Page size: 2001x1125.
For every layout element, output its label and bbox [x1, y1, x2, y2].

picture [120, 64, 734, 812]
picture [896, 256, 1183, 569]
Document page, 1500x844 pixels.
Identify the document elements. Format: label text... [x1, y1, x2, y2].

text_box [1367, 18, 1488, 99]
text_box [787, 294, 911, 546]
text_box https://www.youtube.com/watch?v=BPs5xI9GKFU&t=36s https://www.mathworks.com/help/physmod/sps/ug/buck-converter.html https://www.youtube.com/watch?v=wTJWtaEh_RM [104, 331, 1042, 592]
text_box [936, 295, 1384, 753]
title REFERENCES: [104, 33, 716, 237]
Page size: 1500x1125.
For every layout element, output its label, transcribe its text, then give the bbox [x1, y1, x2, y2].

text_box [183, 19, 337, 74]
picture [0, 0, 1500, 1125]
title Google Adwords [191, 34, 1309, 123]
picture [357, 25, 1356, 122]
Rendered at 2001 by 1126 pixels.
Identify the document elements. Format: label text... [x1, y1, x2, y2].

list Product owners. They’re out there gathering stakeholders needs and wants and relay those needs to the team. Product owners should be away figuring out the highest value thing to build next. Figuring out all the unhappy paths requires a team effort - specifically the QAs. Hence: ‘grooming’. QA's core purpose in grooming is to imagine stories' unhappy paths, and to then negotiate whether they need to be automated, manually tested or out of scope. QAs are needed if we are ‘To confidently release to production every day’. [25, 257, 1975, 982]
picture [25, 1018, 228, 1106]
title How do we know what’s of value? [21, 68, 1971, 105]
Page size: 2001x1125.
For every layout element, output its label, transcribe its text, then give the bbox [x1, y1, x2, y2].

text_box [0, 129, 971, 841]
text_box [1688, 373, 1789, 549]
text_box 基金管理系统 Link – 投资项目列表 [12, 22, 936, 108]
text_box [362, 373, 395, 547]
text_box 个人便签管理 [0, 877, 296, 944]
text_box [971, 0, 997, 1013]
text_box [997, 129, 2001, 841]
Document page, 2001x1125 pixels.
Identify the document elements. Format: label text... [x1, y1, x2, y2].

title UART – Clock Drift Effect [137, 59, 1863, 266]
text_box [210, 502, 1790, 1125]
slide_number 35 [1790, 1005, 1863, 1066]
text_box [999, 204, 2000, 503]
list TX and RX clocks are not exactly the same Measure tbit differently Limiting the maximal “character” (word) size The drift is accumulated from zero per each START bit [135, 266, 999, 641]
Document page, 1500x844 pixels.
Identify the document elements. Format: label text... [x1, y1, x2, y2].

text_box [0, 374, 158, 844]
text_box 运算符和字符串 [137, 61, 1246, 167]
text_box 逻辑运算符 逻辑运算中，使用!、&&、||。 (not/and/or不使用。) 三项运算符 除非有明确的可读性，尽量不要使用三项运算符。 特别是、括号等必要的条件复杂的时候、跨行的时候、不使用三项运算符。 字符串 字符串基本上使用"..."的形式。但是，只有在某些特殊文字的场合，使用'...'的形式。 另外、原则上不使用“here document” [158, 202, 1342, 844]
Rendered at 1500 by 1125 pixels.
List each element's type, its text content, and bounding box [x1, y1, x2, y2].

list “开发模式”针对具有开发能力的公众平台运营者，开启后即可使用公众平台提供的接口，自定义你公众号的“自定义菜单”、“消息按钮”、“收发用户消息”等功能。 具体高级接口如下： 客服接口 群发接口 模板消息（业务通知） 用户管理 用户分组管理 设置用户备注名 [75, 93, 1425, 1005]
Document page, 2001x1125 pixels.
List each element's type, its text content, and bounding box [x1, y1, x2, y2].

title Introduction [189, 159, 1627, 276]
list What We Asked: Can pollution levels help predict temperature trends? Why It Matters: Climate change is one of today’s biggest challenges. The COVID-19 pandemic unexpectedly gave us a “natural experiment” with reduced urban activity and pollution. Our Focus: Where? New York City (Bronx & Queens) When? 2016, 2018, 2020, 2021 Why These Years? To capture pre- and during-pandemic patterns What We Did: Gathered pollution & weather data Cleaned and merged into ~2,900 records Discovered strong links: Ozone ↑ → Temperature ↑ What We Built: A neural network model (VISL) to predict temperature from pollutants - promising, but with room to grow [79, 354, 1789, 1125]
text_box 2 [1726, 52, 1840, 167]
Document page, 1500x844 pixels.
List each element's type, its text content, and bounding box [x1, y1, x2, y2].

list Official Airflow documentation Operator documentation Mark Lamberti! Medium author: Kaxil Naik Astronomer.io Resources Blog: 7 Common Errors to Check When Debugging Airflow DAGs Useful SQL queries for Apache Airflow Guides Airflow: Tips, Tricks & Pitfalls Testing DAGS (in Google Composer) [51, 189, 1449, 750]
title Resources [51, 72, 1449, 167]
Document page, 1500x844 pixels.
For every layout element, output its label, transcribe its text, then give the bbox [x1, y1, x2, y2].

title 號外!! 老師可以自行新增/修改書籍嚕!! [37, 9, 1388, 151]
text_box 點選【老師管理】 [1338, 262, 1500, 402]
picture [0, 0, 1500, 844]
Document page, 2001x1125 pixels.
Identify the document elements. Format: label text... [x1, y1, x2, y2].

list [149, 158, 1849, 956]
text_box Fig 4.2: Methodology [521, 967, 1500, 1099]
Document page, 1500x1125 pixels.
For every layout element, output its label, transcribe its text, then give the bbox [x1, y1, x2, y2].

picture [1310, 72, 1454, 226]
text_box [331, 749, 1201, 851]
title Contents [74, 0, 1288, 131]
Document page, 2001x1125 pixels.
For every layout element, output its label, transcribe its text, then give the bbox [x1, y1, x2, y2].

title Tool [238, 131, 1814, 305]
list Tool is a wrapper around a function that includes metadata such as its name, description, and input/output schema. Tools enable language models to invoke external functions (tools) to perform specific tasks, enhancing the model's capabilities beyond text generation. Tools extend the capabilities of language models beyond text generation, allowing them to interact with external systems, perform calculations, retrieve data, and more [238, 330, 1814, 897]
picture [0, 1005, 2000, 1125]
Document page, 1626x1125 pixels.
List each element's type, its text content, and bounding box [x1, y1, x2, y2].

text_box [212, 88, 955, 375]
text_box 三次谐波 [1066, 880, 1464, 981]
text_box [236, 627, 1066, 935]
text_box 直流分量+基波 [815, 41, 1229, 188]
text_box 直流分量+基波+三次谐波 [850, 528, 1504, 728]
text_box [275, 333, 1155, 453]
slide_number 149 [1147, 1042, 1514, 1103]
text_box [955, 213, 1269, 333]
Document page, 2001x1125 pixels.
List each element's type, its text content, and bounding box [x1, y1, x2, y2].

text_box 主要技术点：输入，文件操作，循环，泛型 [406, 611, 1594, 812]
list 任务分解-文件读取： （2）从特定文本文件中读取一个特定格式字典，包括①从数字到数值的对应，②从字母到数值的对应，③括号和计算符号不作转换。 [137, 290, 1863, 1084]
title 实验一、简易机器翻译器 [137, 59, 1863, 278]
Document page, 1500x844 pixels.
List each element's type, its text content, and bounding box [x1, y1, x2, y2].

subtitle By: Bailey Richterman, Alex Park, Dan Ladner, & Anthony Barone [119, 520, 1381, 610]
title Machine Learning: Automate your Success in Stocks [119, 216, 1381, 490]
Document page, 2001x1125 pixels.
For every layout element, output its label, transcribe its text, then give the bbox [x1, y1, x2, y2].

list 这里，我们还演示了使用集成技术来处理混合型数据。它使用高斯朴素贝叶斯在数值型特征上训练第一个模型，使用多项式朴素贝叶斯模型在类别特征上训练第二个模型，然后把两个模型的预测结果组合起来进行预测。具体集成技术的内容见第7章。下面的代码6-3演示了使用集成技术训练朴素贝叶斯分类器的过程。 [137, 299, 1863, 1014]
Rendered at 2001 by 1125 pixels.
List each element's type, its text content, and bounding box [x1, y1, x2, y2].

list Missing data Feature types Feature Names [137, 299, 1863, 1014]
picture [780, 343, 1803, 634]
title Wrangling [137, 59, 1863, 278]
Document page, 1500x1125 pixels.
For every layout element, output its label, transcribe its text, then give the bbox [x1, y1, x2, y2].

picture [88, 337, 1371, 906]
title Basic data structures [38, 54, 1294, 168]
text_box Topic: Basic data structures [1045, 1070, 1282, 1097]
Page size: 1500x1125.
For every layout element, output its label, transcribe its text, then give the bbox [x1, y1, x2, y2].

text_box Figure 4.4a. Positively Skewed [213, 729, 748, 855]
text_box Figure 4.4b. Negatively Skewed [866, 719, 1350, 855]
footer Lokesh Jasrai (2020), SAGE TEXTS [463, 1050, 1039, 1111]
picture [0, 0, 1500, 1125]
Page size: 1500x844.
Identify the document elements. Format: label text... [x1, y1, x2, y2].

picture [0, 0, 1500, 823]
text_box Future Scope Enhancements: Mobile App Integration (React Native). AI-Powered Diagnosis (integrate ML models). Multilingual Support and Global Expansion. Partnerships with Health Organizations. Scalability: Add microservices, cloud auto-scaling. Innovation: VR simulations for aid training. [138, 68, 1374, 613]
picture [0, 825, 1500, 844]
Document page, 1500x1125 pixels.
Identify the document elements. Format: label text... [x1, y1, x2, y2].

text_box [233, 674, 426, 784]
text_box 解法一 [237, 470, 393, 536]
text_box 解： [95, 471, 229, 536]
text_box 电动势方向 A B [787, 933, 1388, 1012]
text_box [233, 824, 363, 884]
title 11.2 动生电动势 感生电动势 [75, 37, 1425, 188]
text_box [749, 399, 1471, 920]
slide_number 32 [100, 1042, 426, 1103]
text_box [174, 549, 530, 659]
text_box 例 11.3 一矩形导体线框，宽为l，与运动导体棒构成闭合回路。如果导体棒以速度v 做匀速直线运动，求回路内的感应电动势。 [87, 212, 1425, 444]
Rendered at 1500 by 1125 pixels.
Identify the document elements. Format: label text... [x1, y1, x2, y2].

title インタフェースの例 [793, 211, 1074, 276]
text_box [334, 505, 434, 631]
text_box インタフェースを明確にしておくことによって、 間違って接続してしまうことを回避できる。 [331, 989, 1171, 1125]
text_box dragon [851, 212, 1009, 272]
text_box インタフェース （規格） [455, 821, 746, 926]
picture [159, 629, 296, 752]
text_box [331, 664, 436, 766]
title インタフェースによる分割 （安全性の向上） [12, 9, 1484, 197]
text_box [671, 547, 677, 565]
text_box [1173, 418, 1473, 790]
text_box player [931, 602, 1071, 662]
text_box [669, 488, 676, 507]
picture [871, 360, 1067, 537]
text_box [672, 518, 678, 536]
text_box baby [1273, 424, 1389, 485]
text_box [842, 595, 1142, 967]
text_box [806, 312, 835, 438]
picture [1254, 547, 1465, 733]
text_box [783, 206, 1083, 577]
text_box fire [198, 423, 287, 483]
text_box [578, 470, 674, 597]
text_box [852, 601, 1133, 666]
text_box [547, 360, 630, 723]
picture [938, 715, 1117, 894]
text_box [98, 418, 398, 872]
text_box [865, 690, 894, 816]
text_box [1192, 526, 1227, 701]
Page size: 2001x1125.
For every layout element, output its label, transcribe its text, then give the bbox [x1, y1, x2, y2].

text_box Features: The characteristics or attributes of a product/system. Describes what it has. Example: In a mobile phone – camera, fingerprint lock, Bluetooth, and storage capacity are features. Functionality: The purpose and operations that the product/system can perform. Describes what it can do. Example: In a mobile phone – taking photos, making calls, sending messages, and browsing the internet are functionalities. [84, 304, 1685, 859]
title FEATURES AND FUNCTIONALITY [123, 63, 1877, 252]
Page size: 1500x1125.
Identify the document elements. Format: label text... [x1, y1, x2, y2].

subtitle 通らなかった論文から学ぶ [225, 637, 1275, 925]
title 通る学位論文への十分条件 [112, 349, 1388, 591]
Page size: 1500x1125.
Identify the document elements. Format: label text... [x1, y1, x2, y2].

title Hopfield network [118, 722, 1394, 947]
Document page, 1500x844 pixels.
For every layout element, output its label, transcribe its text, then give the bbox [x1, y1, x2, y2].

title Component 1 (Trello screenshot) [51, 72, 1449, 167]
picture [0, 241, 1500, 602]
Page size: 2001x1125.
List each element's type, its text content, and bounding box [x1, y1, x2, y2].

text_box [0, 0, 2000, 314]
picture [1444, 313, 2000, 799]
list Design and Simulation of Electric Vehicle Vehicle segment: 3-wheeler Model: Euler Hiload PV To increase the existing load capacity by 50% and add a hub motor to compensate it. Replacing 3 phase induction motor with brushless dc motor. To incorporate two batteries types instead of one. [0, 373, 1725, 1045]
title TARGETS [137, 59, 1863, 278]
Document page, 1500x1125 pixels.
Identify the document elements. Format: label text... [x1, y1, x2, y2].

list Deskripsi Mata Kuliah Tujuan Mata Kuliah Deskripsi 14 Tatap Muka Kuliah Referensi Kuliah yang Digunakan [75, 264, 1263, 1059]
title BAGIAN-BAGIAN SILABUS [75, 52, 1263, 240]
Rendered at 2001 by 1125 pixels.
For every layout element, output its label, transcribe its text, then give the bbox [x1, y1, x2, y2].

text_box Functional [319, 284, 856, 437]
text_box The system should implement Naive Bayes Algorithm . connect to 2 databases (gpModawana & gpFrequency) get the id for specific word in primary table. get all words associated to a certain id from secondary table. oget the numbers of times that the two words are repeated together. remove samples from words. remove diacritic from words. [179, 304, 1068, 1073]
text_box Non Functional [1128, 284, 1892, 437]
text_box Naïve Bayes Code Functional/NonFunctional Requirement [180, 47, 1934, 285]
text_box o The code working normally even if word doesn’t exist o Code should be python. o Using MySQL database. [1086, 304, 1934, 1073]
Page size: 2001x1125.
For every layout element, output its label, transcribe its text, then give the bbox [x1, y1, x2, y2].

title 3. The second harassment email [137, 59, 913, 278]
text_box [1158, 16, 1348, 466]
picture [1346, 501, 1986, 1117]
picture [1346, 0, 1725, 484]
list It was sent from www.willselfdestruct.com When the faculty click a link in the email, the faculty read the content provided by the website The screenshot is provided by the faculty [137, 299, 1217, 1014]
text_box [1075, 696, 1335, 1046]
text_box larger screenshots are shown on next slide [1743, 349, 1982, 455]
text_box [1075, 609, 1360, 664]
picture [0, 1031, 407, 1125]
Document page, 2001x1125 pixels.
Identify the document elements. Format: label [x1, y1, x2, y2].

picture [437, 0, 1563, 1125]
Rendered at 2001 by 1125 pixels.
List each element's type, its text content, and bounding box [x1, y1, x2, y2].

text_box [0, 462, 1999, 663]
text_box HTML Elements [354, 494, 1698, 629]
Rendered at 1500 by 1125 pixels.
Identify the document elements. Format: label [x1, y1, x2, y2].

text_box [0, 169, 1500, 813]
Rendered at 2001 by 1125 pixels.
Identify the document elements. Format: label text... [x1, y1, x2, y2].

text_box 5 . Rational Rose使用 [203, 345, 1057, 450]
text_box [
┄┄┄┄┄┄┄┄┄┄
*The task*
Output exactly the lines of the material above from the one containing "text_box [1367, 18, 1488, 99]" up to and including the one containing "Rendered at 2001 by 1126 pixels.".

*Written reply*
text_box [1367, 18, 1488, 99]
text_box [787, 294, 911, 546]
text_box https://www.youtube.com/watch?v=BPs5xI9GKFU&t=36s https://www.mathworks.com/help/physmod/sps/ug/buck-converter.html https://www.youtube.com/watch?v=wTJWtaEh_RM [104, 331, 1042, 592]
text_box [936, 295, 1384, 753]
title REFERENCES: [104, 33, 716, 237]
Page size: 1500x1125.
For every layout element, output its label, transcribe its text, then give the bbox [x1, y1, x2, y2].

text_box [183, 19, 337, 74]
picture [0, 0, 1500, 1125]
title Google Adwords [191, 34, 1309, 123]
picture [357, 25, 1356, 122]
Rendered at 2001 by 1126 pixels.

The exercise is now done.